Exercise text
####
Central Limit Theorem (CLT) and Uniformly Minimum Variance Unbiased Estimator (UMVUE)
By: Bindeshwar Singh Kushwaha
Institute: PostNetwork Academy
Question 1
Suppose \( X_1, X_2, \dots \) is an i.i.d. sequence of random variables with common variance \( \sigma^2 > 0 \). Define:
\[
Y_n = \frac{1}{n} \sum_{i=1}^{n} X_{2i-1}, \quad Z_n = \frac{1}{n} \sum_{i=1}^{n} X_{2i}
\]
The asymptotic distribution (as \( n \to \infty \)) of \( \sqrt{n} (Y_n – Z_n) \) is:
- (a) \( N(0,1) \)
- (b) \( N(0, \sigma^2) \)
- (c) \( N(0, 2\sigma^2) \)
- (d) Degenerate at 0
Solution
We define:
\[
Y_n = \frac{1}{n} \sum_{i=1}^{n} X_{2i-1}, \quad Z_n = \frac{1}{n} \sum_{i=1}^{n} X_{2i}
\]
The expectations are:
\[
E[Y_n] = E[Z_n] = E[X]
\]
Variances:
\[
\text{Var}(Y_n) = \frac{\sigma^2}{n}, \quad \text{Var}(Z_n) = \frac{\sigma^2}{n}
\]
Since \( Y_n \) and \( Z_n \) are independent, their difference has variance:
\[
\text{Var}(Y_n – Z_n) = \text{Var}(Y_n) + \text{Var}(Z_n) = \frac{2\sigma^2}{n}
\]
Multiplying by \( \sqrt{n} \), we get:
\[
\text{Var}(\sqrt{n} (Y_n – Z_n)) = 2\sigma^2
\]
By the Central Limit Theorem:
\[
\sqrt{n} (Y_n – Z_n) \xrightarrow{d} N(0, 2\sigma^2)
\]
Thus, the correct answer is (c) \( N(0, 2\sigma^2) \).
Question 2
Let \( X_1, X_2, \dots, X_n \) be i.i.d. observations from:
\[
X_i \sim N(0, \sigma^2), \quad 0 < \sigma^2 < \infty
\]
Find the Uniformly Minimum Variance Unbiased Estimator (UMVUE) for \( \sigma^2 \).
####
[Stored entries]
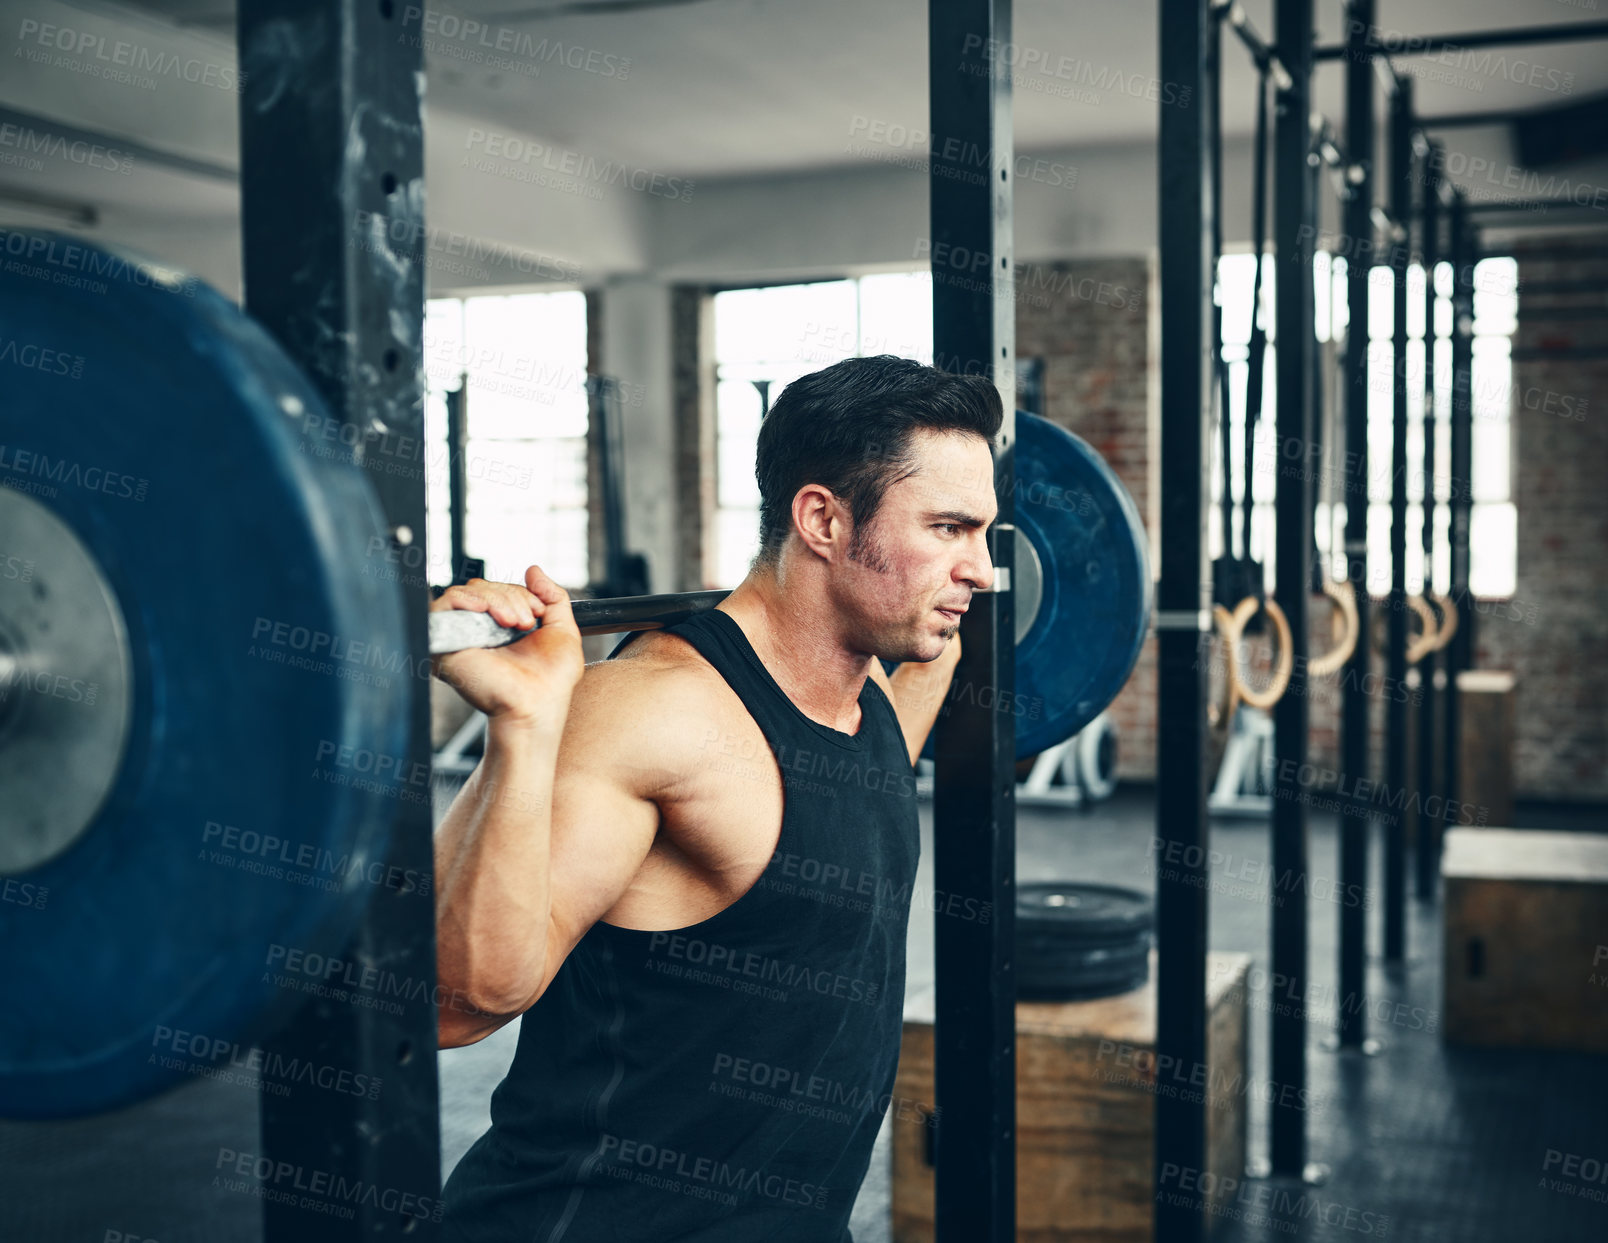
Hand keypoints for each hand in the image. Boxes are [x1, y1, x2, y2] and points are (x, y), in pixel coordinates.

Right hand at [429, 566, 583, 726]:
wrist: (536, 707)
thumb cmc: (551, 681)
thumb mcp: (562, 630)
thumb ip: (554, 597)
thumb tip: (533, 569)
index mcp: (500, 627)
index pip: (500, 590)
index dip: (520, 593)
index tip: (538, 613)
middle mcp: (477, 630)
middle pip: (483, 587)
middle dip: (511, 596)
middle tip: (527, 622)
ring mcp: (460, 636)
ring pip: (468, 592)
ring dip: (497, 599)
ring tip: (515, 623)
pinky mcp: (444, 644)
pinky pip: (444, 604)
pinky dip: (468, 600)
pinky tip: (490, 614)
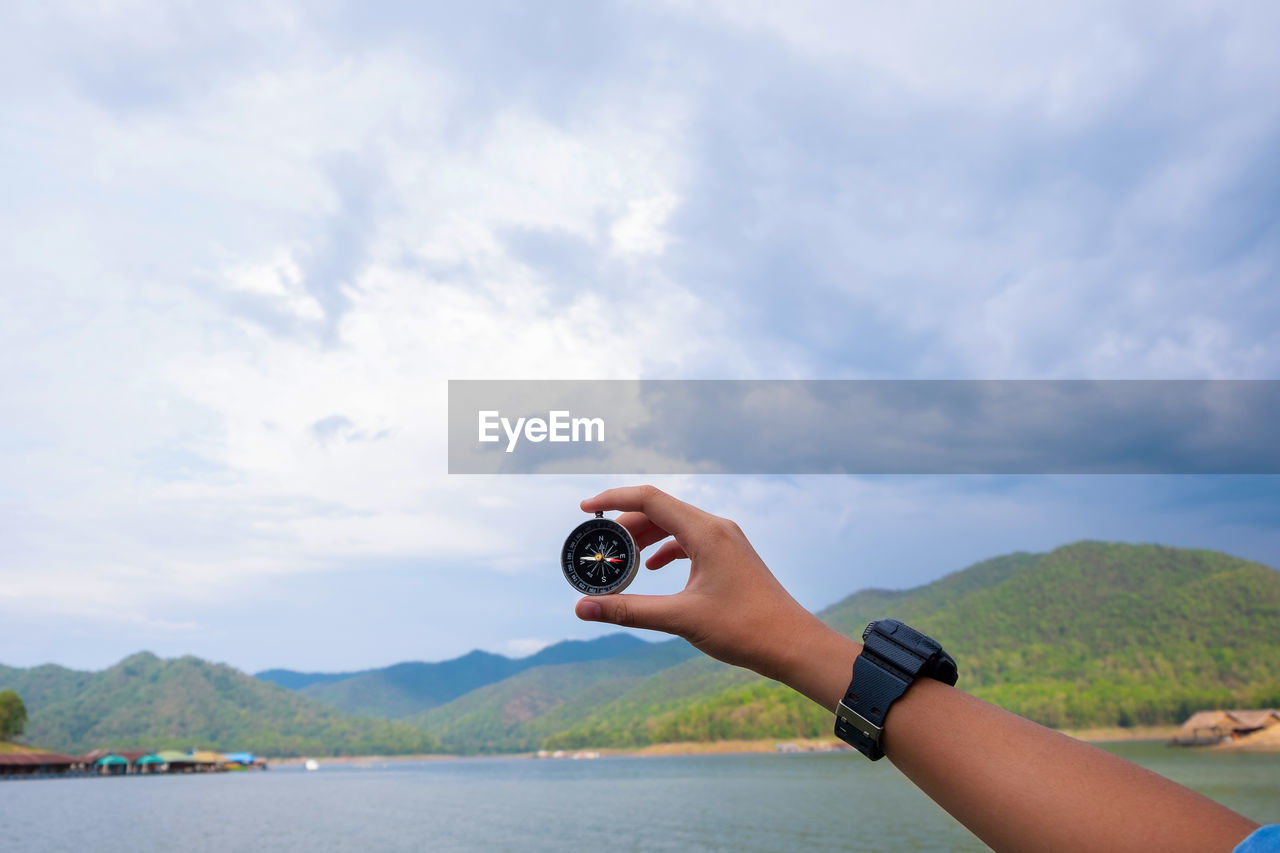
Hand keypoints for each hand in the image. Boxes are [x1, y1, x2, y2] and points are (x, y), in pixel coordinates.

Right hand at [573, 485, 856, 703]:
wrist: (793, 644)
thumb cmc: (745, 629)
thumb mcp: (680, 619)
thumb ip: (628, 610)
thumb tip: (582, 609)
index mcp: (705, 532)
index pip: (649, 499)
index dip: (613, 499)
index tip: (585, 509)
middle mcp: (717, 528)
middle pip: (660, 510)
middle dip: (625, 524)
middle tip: (598, 544)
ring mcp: (726, 541)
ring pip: (676, 525)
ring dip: (645, 536)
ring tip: (620, 557)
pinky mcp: (730, 557)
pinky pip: (690, 541)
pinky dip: (666, 549)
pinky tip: (653, 568)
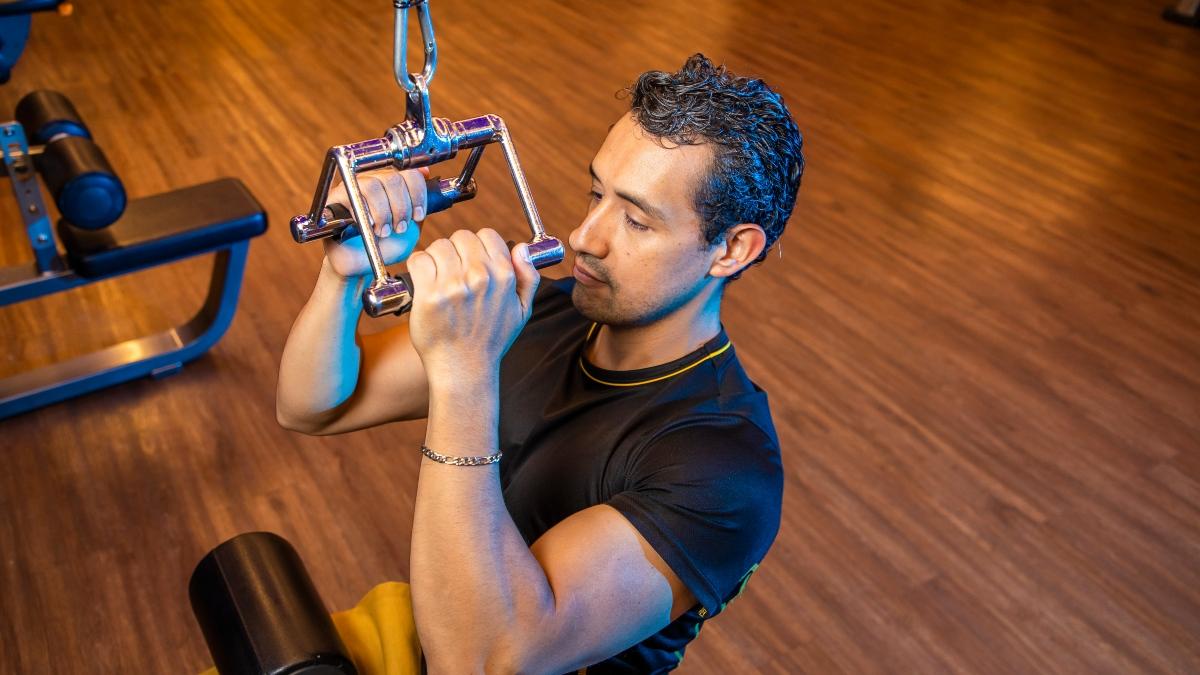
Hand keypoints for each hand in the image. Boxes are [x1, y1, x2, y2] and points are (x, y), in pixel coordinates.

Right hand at [323, 168, 428, 278]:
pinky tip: (369, 225)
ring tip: (383, 231)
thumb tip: (424, 172)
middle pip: (392, 178)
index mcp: (393, 184)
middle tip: (399, 228)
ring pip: (373, 185)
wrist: (359, 265)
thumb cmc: (384, 247)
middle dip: (401, 207)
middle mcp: (373, 180)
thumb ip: (418, 205)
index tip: (418, 216)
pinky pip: (349, 193)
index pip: (409, 173)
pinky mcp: (335, 197)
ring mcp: (353, 186)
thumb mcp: (411, 228)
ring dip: (383, 212)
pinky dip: (363, 211)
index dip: (417, 194)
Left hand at [406, 229, 539, 381]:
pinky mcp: (429, 295)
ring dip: (435, 258)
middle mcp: (480, 277)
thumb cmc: (490, 340)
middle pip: (460, 237)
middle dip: (455, 251)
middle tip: (452, 271)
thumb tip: (522, 249)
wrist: (464, 369)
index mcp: (503, 276)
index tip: (470, 261)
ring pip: (438, 246)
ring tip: (437, 278)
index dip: (476, 246)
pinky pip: (419, 260)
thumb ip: (528, 277)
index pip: (486, 235)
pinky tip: (424, 282)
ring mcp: (453, 285)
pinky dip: (418, 267)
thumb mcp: (521, 311)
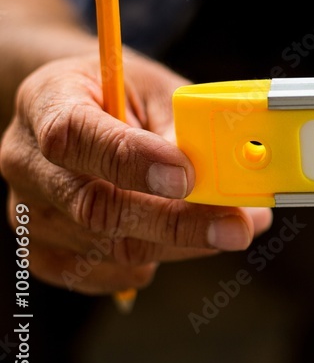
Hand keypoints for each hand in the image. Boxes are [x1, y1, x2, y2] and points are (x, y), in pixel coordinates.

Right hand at [0, 54, 271, 294]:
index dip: (131, 160)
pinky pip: (101, 274)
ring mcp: (28, 212)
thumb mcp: (154, 88)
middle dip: (176, 222)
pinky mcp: (41, 250)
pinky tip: (185, 243)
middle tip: (238, 226)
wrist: (73, 110)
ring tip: (236, 228)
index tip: (186, 176)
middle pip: (93, 206)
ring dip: (181, 244)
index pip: (75, 136)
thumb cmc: (121, 94)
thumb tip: (226, 173)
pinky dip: (150, 263)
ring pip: (107, 247)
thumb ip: (183, 126)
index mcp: (48, 102)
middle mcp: (27, 161)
####
What you need to do
1. In the CLT and UMVUE page, which answer option does the solution to Question 1 give as correct?
2. Return the passage of the CLT and UMVUE page between "By: Bindeshwar Singh" and "N(0, \sigma^2) \)", inclusive.

Answers to the exercises
1. Option (c), \( N(0, 2\sigma^2) \).

2.
By: Bindeshwar Singh Kushwaha
Institute: PostNetwork Academy
Question 1
Suppose \( X_1, X_2, \dots \) is an i.i.d. sequence of random variables with common variance \( \sigma^2 > 0 \). Define:
\[
Y_n = \frac{1}{n} \sum_{i=1}^{n} X_{2i-1}, \quad Z_n = \frac{1}{n} \sum_{i=1}^{n} X_{2i}
\]
The asymptotic distribution (as \( n \to \infty \)) of \( \sqrt{n} (Y_n – Z_n) \) is:
- (a) \( N(0,1) \)
- (b) \( N(0, \sigma^2) \)